Dr. David Jacobson, the Chief Executive Officer of the Funds, and his team have begun to explore all options for temporarily downsizing and controlling costs, in order to be able to best provide healthcare to those 5,000 members who are still working and their families. On August 21st, Dr. Jacobson sent out an official WARN notice to the employees of the health centers and benefit funds.

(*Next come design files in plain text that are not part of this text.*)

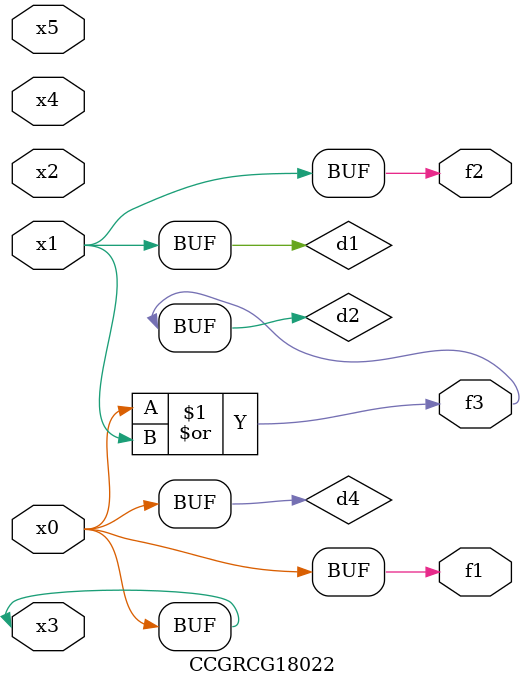
<source format=v>
module CCGRCG18022(
	input x0, x1, x2, x3, x4, x5,
	output f1, f2, f3
);

	wire d1, d2, d3, d4;

	and (d1, x1);
	or (d2, x0, x1);
	nand (d3, x0, x5);
	buf (d4, x0, x3);
	assign f1 = d4;
	assign f2 = d1;
	assign f3 = d2;
endmodule

</source>
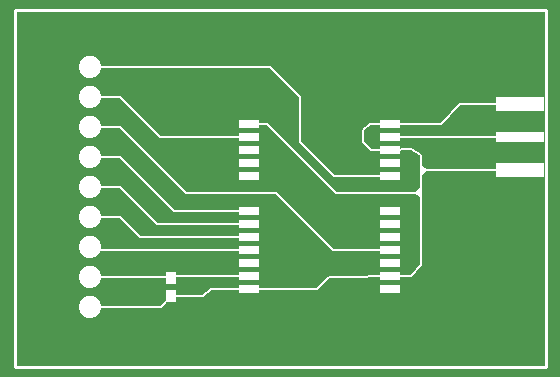
<source format=gbr>
G04 EAGLE Gerber RS-274X export*
G75*
%MOMM*%
%FSLAX34Y34*%
%LPD*%
%INTop Copper*%
%IPNEG*%
%AMOC8*
5,1,8,0,0,1.08239X$1,22.5*%
G01*
%ADD10C,1.879600*%
%ADD11R,4.100000X1.250000*%
%ADD12R,4.100000X0.900000*%
%ADD13R,1.800000X0.800000*%
%ADD14R,0.900000X1.050000*%
%ADD15C,0.200000*%
%ADD16C,0.254000*%

G36*
X344191Y162062D02*
X344191Y162062D01*
X344195Y162061D01*
X344287Y162085D01*
X344380Y162107D01*
X344383Y162110D01*
X344387Y162111D01*
X344523Y162207D01*
X348333Y166017D01*
X348338Y166024D01*
X348345Y166029D01*
X348392Y166106D01*
X348443Y166183D01*
X348444Y166191D01*
X348449Y166198D01*
X348462Y166288D01*
X348479Y166378D01*
X348477Y166387D01*
X348479Y166395D01*
X348456Y166483D01*
X348436Y166572D01*
X348431Y166579D01*
X348429Y166587D01*
X348333Y166723D01*
X344523Y170533D01*
X344519Y170535D01*
X344517Y170539D01*
X344437Y170590D01*
X344357Y170643D01*
X344353Y170644D01*
X344350Y170646D01*
X344256Y170662D01*
X344162Y170679D01*
X344158Y170678D01*
X344153Y170679D01*
X344062Y170657D01*
X343968Y170636D01*
X343964Y170634D01*
X343960Y170633D01*
X343884Y170577D01*
X343806Y170521D01*
X343803Y170518D01*
X343800Y170515D01*
X343751Y170433D01*
X343701Y170352D01*
X343701Y170348D01*
X343698Y170344D01*
X343671Y170180D01*
X343671Y162560D01*
X343672Y162556D01*
X343671Y162552D01*
X343691Y162458D01*
X343710Y162365D01*
X343713Y162362D01*
X343714Y162358D01*
X343769Y162280D01*
X343823Y162201D01*
X343826Y162199D01*
X343829Y162196D01*
X343910Y162146D01*
X343990Y162094D01*
X343995Y162093D01*
X343998Y162091D01*
X344092Y162077D01*
X344187Y162061D01*
X344191Y162062D01*
G37*
G36*
X344182Y143012D02*
X344182Y143012D01*
X344187Y143011D01*
X344278Y143033D01*
X344372Y143054D01*
X344376Y143056D01*
X344380Y143057D01*
X344456Y143113D01*
X344535Y143169D01*
X344537Y143172D01*
X344540Y143175D01*
X344589Y143257D01*
X344639Y143338D01*
X344639Y143342D01*
X344642Y143346D01*
X344669Y143510D01*
X344669Y151130D01*
X344668Y151134D01*
X344669Y151138D01*
X344649Y151232D01*
X344630Y151325D01*
X344627Y151328D01*
X344626Y151332D01*
X344571Y151410D01*
X344517Y151489D01*
X344514Y151491D01*
X344511Y151495D01*
X344430Y151544D01*
X344350Y151596D01*
X344345Y151597D01*
X344342Y151599D01*
X344248Y151613D01*
X344153Y151629D01*
X344149Y151628D01*
X344145Y151629D01*
X344053Y151605D01*
X343960Y151583D01*
X343957Y151580D01*
X343953Y151579D01*
X343817Y151483D01*
X340007Y147673D01*
X340002Y147666D01*
X339996Y147661D01*
X339948Y147584D01*
X339897Y147507D01*
X339896Y147499D01*
X339891Y147492D01*
X339878Y147402D01*
X339861Y147312D01*
X339863Y147304D01*
X339861Y147295D01*
X339884Y147207D01*
X339904Y147118D01*
X339909Y147111D01*
X339911Y147103D01*
X340007Y146967D01*
X343817Y143157D01*
X343821Y143155D01*
X343823Y143151D01*
X343903Y143100D01*
X343983Y143047D01*
X343987Y143046D01*
X343990Y143044D01*
X344084Y143028D01*
X344178Y143011D01*
X344182Y143012D01*
G37*
D10*
X63500Y50800D03*
X63500Y76200D03*
X63500Y254000D03*
X63500Y228600D03*
X63500Y203200D03*
X63500Y177800D03*
X63500Y152400D03*
X63500Y127000D03*
X63500Y101600D03*
D11*
X427990Y166560D03*
D12*
X427990Y194310D03*
D11*
X427990Y222060D03*
D13*
X198000Y205700D03*
X198000Y194700D03*
X198000Y183700D03*
X198000Y172700D03*
X198000Y161700D03*
X198000Y131700D03*
X198000Y120700D03*
X198000Y109700D03*
X198000Y98700D03*
X198000Y87700D03*
X198000Y76700D03*
X198000Y65700D03*
X318000Y205700D03*
X318000Y194700D03*
X318000Y183700D03*
X318000Y172700D03*
X318000Y161700D03*
X318000Y131700D03*
X318000Y120700D03*
X318000Y109700D03*
X318000Y98700D03*
X318000Y87700D03*
X318000Y76700D03*
X318000Y65700D03*
D14*
X132080Y75310D03*
X132080Y59310D03*
D15*
X198000Y205700D02*
X213400Y205700D01*
X271780Y147320D02*
X340000Y147320D01*
X342900Y147320D01*
X271780Y147320D02*
X213400Y205700D01*
X318000Y183700D02*
X335280Y184150D01*
X344170Y179070D01*
X335020Y76474D02*
X318000Y76700D01*
X279984Y76208D01*
X279400Y76200D01*
X123570Y50800D02*
X63500Y50800D01*
X123570Y50800D02*
X132080Y59310D01*
X159310Y59310D01*
X165700Y65700D02*
X198000Y65700D01*
X165700Y65700D02*
X159310Y59310D01*
X266208Y76208D02*
X279984Y76208D01*
X255700Y65700D02*
X198000Y65700D01*
X255700Y65700D02*
X266208Y76208D01*
X344170Y170180D02*
X344170Y179070D01*
X344170Y170180D02*
X344170Y162560D01*
X344170Y151490D01*
X344170Y143150D01*
X344170Y85624D01*
X335020Y76474D01*
X340000Y147320D02*
X344170Y151490D01*
X340000Y147320D02*
X344170Y143150D01*
X348170Y166560D02*
X427990Y166560D01*
X348170Y166560D02*
X344170Y162560D01*
X347790Y166560D02*
X348170Y166560D01*
X347790Y166560D02*
X344170Y170180D01*
X318000Y183700D02*
X301300Y183700D01*
X295000Y190000D01*
X295000Y200000D01*
X300700Y205700D01*
X318000Y205700D01*
X360700Y205700D01*
X377060Y222060D02*
X427990Y222060D01*
X377060Y222060D02*
X360700Y205700D01*
X131190Y76200D02*
X63500Y76200D01*
X131190Y76200D02*
X132080Y75310D01*
X133470Y76700D02*
X198000Y76700D01*
X133470Y76700D02*
X132080Y75310D01*
X120600Y120700D02*
X198000Y120700D01*
X88900Y152400D02*
X63500Y152400D01*
X88900Y152400D02*
X120600Y120700D01*
X106200Y109700D02*
X198000Y109700D01*
X106200Y109700D02*
X88900Y127000D01*
X63500Y127000D01*
X66400Y98700D02*
X198000Y98700D01*
X66400Y98700D02*
X63500Y101600D01*
X318000Y194700D02*
X427600Y194700D01*
X427990Y194310D01*
X198000Y131700D02*
X135000Y131700D01*
X88900Y177800D02*
X63500Y177800D01*
X88900Y177800D02*
X135000Y131700D01*
X122800Y194700D02*
X198000Y194700D01*
X88900Y228600D02*
X63500Y228600D01*
X88900Y228600D02*
X122800Y194700D01*
X269600Y98700D02*
X318000Y98700D01*
X88900Y203200D02*
X63500Y203200D01*
X220980Y147320D02*
X269600Y98700D01*
X220980Y147320D02*
X144780Y147320D01*
X88900Y203200D01*
X270100Y161700D02*
X318000Y161700D01*
X241300Y190500D02*
X241300Y228600D01*
X215900Y254000D01*
X63500Y254000D01*
X241300Y190500D02*
X270100Y161700D01*
D16*
X0Y0D02*
X449380Y0D01*
X449380Y301500D01*
X0Y301500D01*
X0Y0D01*
M02*

</source>
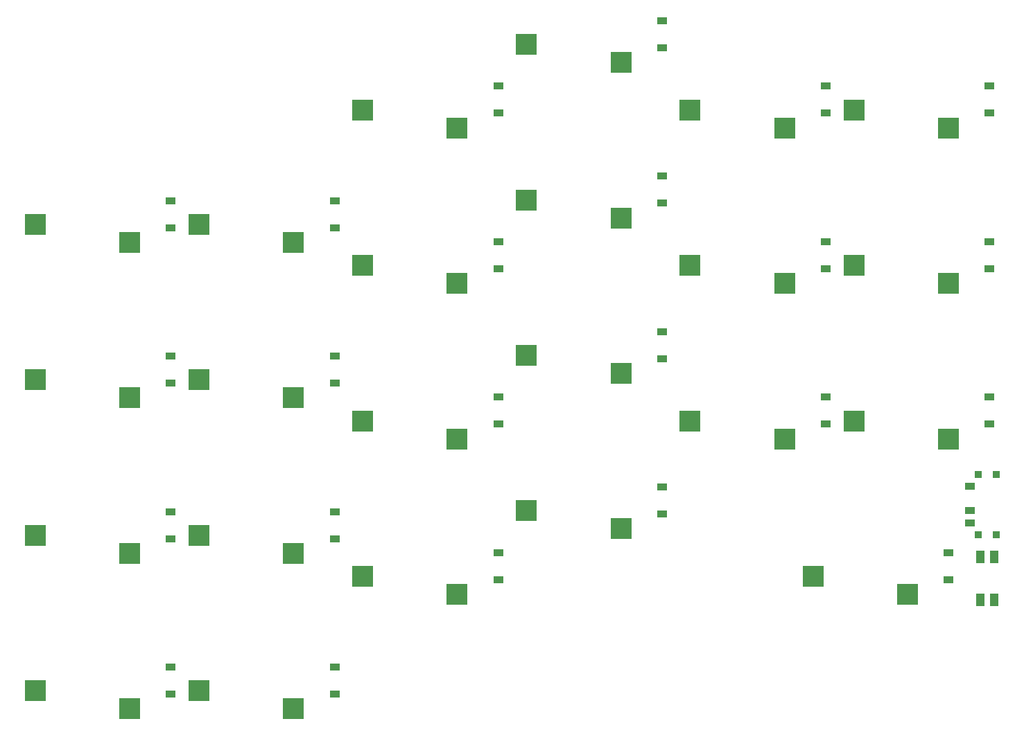
<source format=gbr>
%TF.GenerationSoftware,KiCad,Pcbnew,8.0.7*%
%TF.CreationDate,2025-01-04T23:43:43-07:00*%
%TF.ProjectId,left,6c656674-2e6b-4696-9361-645f70636258,v1.0.0*%
%TF.SameCoordinates,Original*%
%TF.FileFunction,Paste,Bot*%
%TF.FilePolarity,Positive*%
%FSLAX46Y46*%
G04 Gerber Fmt 4.6, Leading zero omitted, Abs format (unit mm)*
G04 Created by KiCad (PCBNEW 8.0.7) date 2025-01-04 23:43:43*
%MOMM*%
%LPD*%
G01*
G04 APERTURE LIST*
%ADD10R,2.600000X2.600000*%
%ADD11R,1.200000X0.900000*%
%ADD12R,1.250000X0.900000*%
%ADD13R,0.900000X0.900000*%
%ADD14R,1.000000X1.550000*%
G04 APERTURE END LIST*
D10*
%TO.C,S1*%
X103275000Y-155950000D03*
X91725000Y-153750000D03*
%TD*%
%TO.C,S2*%
X103275000Y-136950000D03*
X91725000Y-134750000D03*
%TD*%
%TO.C,S3*%
X103275000Y-117950000D03*
X91725000Y-115750000D03*
%TD*%
%TO.C,S4*%
X103275000Y-98950000D03*
X91725000Y-96750000D03*
%TD*%
%TO.C,S5*%
X123275000Y-155950000D03*
X111725000Y-153750000D03*
%TD*%
%TO.C,S6*%
X123275000Y-136950000D03*
X111725000Y-134750000D03*
%TD*%
%TO.C,S7*%
X123275000Y-117950000D03*
X111725000Y-115750000D03*
%TD*%
%TO.C,S8*%
X123275000Y-98950000D03*
X111725000Y-96750000D03*
%TD*%
%TO.C,S9*%
X143275000Y-141950000D03*
X131725000Y-139750000D03*
%TD*%
%TO.C,S10*%
X143275000Y-122950000D03*
X131725000Y-120750000D03*
%TD*%
%TO.C,S11*%
X143275000Y-103950000D03*
X131725000Y-101750000D03*
%TD*%
%TO.C,S12*%
X143275000Y-84950000D03*
X131725000Y-82750000D03*
%TD*%
%TO.C,S13*%
X163275000Y-133950000D03*
X151725000Y-131750000D03*
%TD*%
%TO.C,S14*%
X163275000Y-114950000D03*
X151725000Y-112750000D03*
%TD*%
%TO.C,S15*%
X163275000Y-95950000D03*
X151725000Y-93750000D03*
%TD*%
%TO.C,S16*%
X163275000Y-76950000D03*
X151725000Y-74750000D03*
%TD*%
%TO.C,S17*%
X183275000Y-122950000D03*
X171725000Y-120750000D03*
%TD*%
%TO.C,S18*%
X183275000Y-103950000D03*
X171725000Y-101750000D03*
%TD*%
%TO.C,S19*%
X183275000Y-84950000D03*
X171725000Y-82750000D03*
%TD*%
%TO.C,S20*%
X203275000Y-122950000D03*
X191725000Y-120750000D03*
%TD*%
%TO.C,S21*%
X203275000Y-103950000D03*
X191725000Y-101750000D03*
%TD*%
%TO.C,S22*%
X203275000Y-84950000D03*
X191725000Y-82750000D03*
%TD*%
%TO.C,S23*%
X198275000Y-141950000D03*
X186725000Y-139750000D03*
%TD*%
D11*
%TO.C,D1*%
X108300000Y-150850000D03*
X108300000Y-154150000D03*
%TD*%
%TO.C,D2*%
X108300000Y-131850000D03*
X108300000Y-135150000D03*
%TD*%
%TO.C,D3*%
X108300000Y-112850000D03*
X108300000Y-116150000D03*
%TD*%
%TO.C,D4*%
X108300000Y-93850000D03*
X108300000Y-97150000D03*
%TD*%
%TO.C,D5*%
X128300000Y-150850000D03*
X128300000Y-154150000D03*
%TD*%
%TO.C,D6*%
X128300000Y-131850000D03*
X128300000Y-135150000D03*
%TD*%
%TO.C,D7*%
X128300000Y-112850000D03*
X128300000Y-116150000D03*
%TD*%
%TO.C,D8*%
X128300000Y-93850000D03*
X128300000Y-97150000D03*
%TD*%
%TO.C,D9*%
X148300000Y-136850000D03*
X148300000Y-140150000D03*
%TD*%
%TO.C,D10*%
X148300000Y-117850000D03*
X148300000Y-121150000D03*
%TD*%
%TO.C,D11*%
X148300000Y-98850000D03*
X148300000Y-102150000D03*
%TD*%
%TO.C,D12*%
X148300000Y-79850000D03*
X148300000Y-83150000D03*
%TD*%
%TO.C,D13*%
X168300000Y-128850000D03*
X168300000Y-132150000D03*
%TD*%
%TO.C,D14*%
X168300000Y-109850000D03*
X168300000Y-113150000D03*
%TD*%
%TO.C,D15*%
X168300000Y-90850000D03*
X168300000Y-94150000D03*
%TD*%
%TO.C,D16*%
X168300000Y-71850000D03*
X168300000Y-75150000D03*
%TD*%
%TO.C,D17*%
X188300000Y-117850000D03*
X188300000Y-121150000D03*
%TD*%
%TO.C,D18*%
X188300000Y-98850000D03*
X188300000Y-102150000D03*
%TD*%
%TO.C,D19*%
X188300000Y-79850000D03*
X188300000Y-83150000D03*
%TD*%
%TO.C,D20*%
X208300000Y-117850000D03*
X208300000Y-121150000D03*
%TD*%
%TO.C,D21*%
X208300000Y-98850000D03*
X208300000Y-102150000D03*
%TD*%
%TO.C,D22*%
X208300000Y-79850000D03*
X208300000Y-83150000D03*
%TD*%
%TO.C,D23*%
X203300000Y-136850000D03*
X203300000Y-140150000D03*
%TD*%
D12*
%TO.C,T1*%
X205925000Y-128750000D03*
X205925000Y-131750000D03*
X205925000Y-133250000D03*
D13*
X209100000Y-134700000D03*
X206900000Y-134700000D03*
X206900000Y-127300000D03*
X209100000Y-127300000D03*
%TD*%
D14*
%TO.C,B1*%
X208850000Y-137375000D03*
X208850000Y-142625000D03*
X207150000Y-137375000D03*
X207150000Y-142625000D03*
%TD*%
M02*

</source>
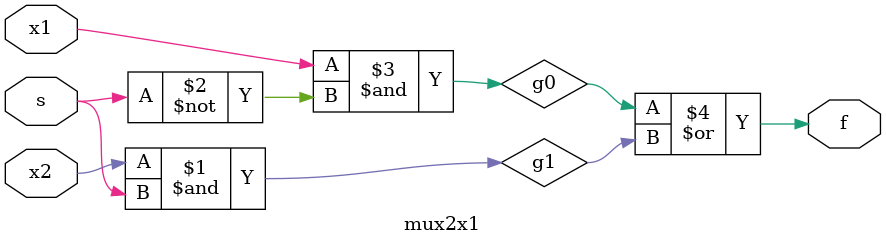
<source format=v>
`timescale 1ns / 1ps


module mux2x1(
input x1,x2, s,
output f
    );
    and A1 (g1, x2, s);
    and A0 (g0, x1, ~s);
    or O0 (f, g0, g1);  
endmodule

</source>
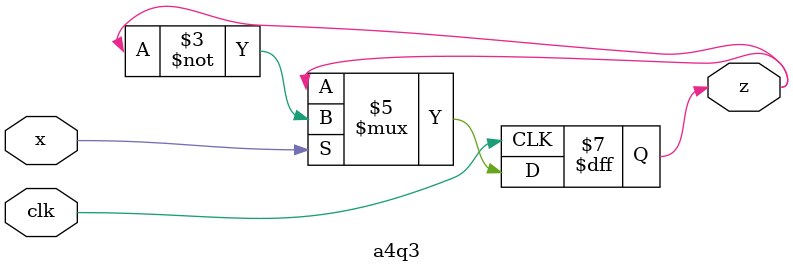
<source format=v>
module a4q3 (
    input clk,x,
    output z
);
    
    reg z = 0;
    always @(posedge clk ) begin
        if(x==1) z <= ~z;
    end

endmodule
</source>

Dr. Jacobson explained, “We have a responsibility to make sure that the Funds remain viable in the months ahead. Unfortunately, that likely means that we will have to lay off doctors and staff, and there is even the possibility we may temporarily close or reduce the hours at some of our health centers. Although we have not made any definitive decisions, we have a legal, and moral, responsibility to let our staff know of the uncertainties ahead.”

While the Funds are exploring different options, workers who remain eligible can rest assured that family health care will remain free and the range of services available will remain the same. And above all, whatever changes are implemented will be temporary.

As the industry recovers, so will the benefit funds

This pandemic has devastated the hospitality industry, put tens of thousands of our members out of work, and strained our health benefit funds. That is the hard reality of this disaster, the worst our country has suffered since the Great Depression of the 1930s.

But the other reality is that these hard times will come to pass. New York City will bounce back and tourists will return. As more of our members go back to work, the benefit funds will recover and any temporary closures or changes to the health centers' hours will be reversed.

“As soon as industry picks up, we look forward to returning to normal operations at all of our health centers and getting back to building a bigger and more sophisticated system for the Union’s growing membership” said Dr. Jacobson.